The DVD release features an extended cut of a scene in the Drunken Clam, where Peter openly criticizes Garfield: His 9 Lives.

==Reception==
"Amish Guy" was broadcast on November 27, 2011, as a part of an animated television night on Fox, and was preceded by The Simpsons and Allen Gregory, and followed by Family Guy creator and executive producer Seth MacFarlane's second show, American Dad!. It was watched by 5.50 million viewers, according to Nielsen ratings, despite airing simultaneously with the Hallmark Hall of Fame on ABC, The Amazing Race on CBS and Sunday Night Football on NBC. The episode also acquired a 2.8/6 rating in the 18–49 demographic, beating The Simpsons, Allen Gregory and American Dad!, in addition to significantly edging out Allen Gregory and American Dad! in total viewership. The episode's ratings decreased significantly from the previous week's episode, "Thanksgiving".
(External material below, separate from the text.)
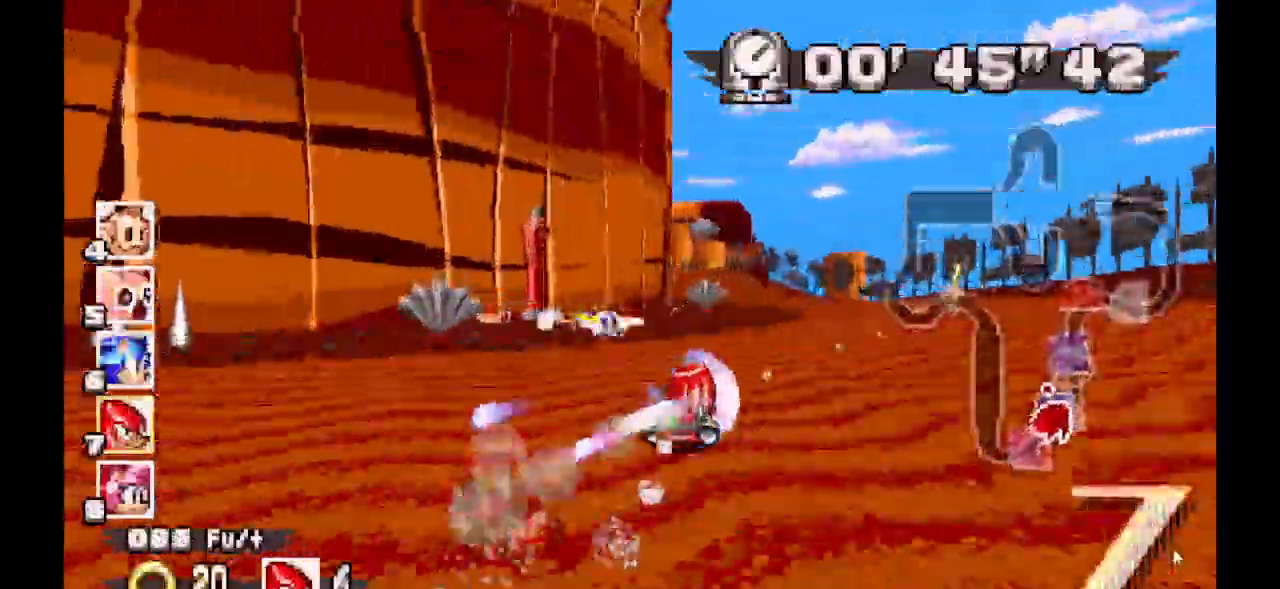
Gameplay with a controller (Xbox layout); each line is a JSON object with the inputs held at the frame after it (dt_ms = milliseconds from this image to that frame). "events" lists button and stick changes between this image and that frame as [ms after this image, input, new state], when the widget could be followed in between. Not read: DPAD_DOWN DPAD_LEFT DPAD_RIGHT DPAD_UP L1 L2 L3 R1 R2 R3 SELECT Z.
{"dt_ms": 1000, "buttons": ["A"]}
The episode received mostly positive reviews. Kevin McFarland of The A.V. Club wrote of the episode, "The main plot actually did quite a good job of mirroring the usual Simpsons trope of starting in one place, going to another, and then taking a left turn into the actual central plot of the episode." He also compared it to a comic strip, noting, "If I didn't think the funnies lived up to their nickname, I did what everyone does with a newspaper. I threw it away. Then I read the strip again the next day, as if the previous one hadn't existed. That's how I tried to watch this episode, paying some attention to the Griffins in Amish country, but mostly isolating each joke setup, figuring out what I liked, and then moving on to the next one." He concluded his review of the episode by giving it a grade of B−. Terren R. Moore of Ology praised Peter's role in the episode, writing, "even though the arguments and evidence that this show is past its prime grow increasingly larger, Peter manages—for me, anyway—to still be hilarious in nearly everything he does as he becomes more and more outlandish in the various situations the show puts him in." He concluded his review, however, by stating, "for the most part, I arrive at the same point I do at the end of nearly every episode this season: there's just nothing new happening here." Moore gave the episode a rating of 7.5 out of ten.